Heimatfreund: Der Münzschatz von Steuden
Als Archäologe wird man oft mit der Frage konfrontiert, ob man bei Ausgrabungen schon einmal auf einen Schatz gestoßen sei. Sicherlich haben viele dabei die Abenteuer von Indianer Jones und Co. im Sinn. Doch zu deren Enttäuschung muss diese Frage fast immer verneint werden.
Auch wenn sich diese Wissenschaft in ihren Anfangstagen kaum von einer Schatzsuche unterschied, geht es dem modernen Archäologen nicht um das Auffinden von materiell wertvollen Dingen. Vielmehr werden anhand von Hinterlassenschaften des alltäglichen Lebens, Bilder aus längst vergangenen Zeiten rekonstruiert, aus denen sonst keine, oder nur sehr spärliche schriftliche Quellen überliefert sind. Eine schlichte Keramikscherbe kann dabei oft mehr Einblick gewähren als ein „Schatz“ aus Silber und Gold.
Dennoch treten manchmal auch in der Archäologie Entdeckungen zu Tage, die den Vorstellungen alla Hollywood sehr nahekommen: Um das Jahr 1910 wurde auf einem Acker, südlich von Steuden, ein ca. 9 Zentimeter hoher Henkeltopf aus sogenannter Irdenware entdeckt. Das mittelalterliche Keramikgefäß beinhaltete etwa 100 in Hälften geschnittene Silbermünzen (Abb. 1). Genauer handelte es sich dabei um Ellricher Hohlpfennige aus dem 14. Jahrhundert. Die Münzen zeigen ein Hirschgeweih mit drei Enden je Stange (Abb. 2). Wahrscheinlich entstammen sie der Prägeanstalt der Grafschaft Klettenberg. Ältere Quellen rechnen die Münzen den Grafschaften Stolberg oder Hohenstein zu.
Alle Münzen sind an der gleichen Stelle zwischen den beiden Hirschstangen zerschnitten. Solche als “Hälblinge” (auch: Schärf, Skaerf, Scherf, Helling) oder auch „Hacksilber“ bezeichneten Münzen, waren im Mittelalter ein probates Mittel um Kleingeld zu erhalten.

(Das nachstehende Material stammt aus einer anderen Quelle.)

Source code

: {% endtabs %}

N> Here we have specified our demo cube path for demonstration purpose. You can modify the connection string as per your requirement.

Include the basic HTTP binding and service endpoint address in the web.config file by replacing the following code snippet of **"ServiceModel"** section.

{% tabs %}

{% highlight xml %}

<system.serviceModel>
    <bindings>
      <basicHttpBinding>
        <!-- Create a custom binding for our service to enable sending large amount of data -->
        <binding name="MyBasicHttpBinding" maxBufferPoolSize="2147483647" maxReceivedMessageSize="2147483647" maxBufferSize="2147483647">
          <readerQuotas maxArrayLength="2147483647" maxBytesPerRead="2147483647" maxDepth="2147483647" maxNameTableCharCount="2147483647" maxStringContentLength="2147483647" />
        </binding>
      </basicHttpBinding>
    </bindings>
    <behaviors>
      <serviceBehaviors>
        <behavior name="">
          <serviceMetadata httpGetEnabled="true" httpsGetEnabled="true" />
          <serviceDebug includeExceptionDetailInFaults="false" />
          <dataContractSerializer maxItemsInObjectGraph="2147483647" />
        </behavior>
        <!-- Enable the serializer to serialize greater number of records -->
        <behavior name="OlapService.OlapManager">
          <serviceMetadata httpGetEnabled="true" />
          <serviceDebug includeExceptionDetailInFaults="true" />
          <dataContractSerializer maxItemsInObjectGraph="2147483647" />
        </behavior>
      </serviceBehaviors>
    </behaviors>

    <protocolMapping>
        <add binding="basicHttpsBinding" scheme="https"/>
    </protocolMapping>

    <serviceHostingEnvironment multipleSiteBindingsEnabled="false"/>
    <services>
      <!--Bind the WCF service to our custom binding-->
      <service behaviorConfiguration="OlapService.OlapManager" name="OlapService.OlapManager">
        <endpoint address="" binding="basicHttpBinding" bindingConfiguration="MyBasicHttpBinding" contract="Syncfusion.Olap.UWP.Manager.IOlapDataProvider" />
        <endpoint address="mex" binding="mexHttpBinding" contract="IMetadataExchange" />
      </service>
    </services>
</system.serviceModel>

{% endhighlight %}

Münzschätze – wie im Steudener Fall – sind als Bargeldhorte, Sparstrümpfe oder zurückgelegte Notgroschen ihrer Zeit zu verstehen. Meist in Kriegs- oder Notzeiten wurden diese aus Angst vor Raub und Plünderungen in der Erde verborgen. Solche Münzhorte stellen damit auch einen authentischen Ausschnitt aus dem Geldumlauf dar. Gleichzeitig zeugen sie aber auch von Tragödien, denn ihre Besitzer waren in der Regel den Gewalthandlungen zum Opfer gefallen und konnten den bescheidenen Reichtum nicht mehr nutzen oder vererben. Eine Verpackung der Münzen in Keramikgefäßen war bis in die Neuzeit hinein üblich.
Mike Leske
(Stand: 13. August 2017)
Quellen:
- Monatsblatt des Vereins für Heimatkunde 1919. In: Ortsakte Steuden (OA-ID 2181), Landesamt für Archäologische Denkmalpflege Sachsen-Anhalt, Halle.
- Kulturhistorisches Museum Merseburg, Sonderschau „Geformt-Gebrannt-Gebraucht. Keramik des Mittelalters und der Reformationszeit vom 16. 11. 2013 bis 16.02.2014.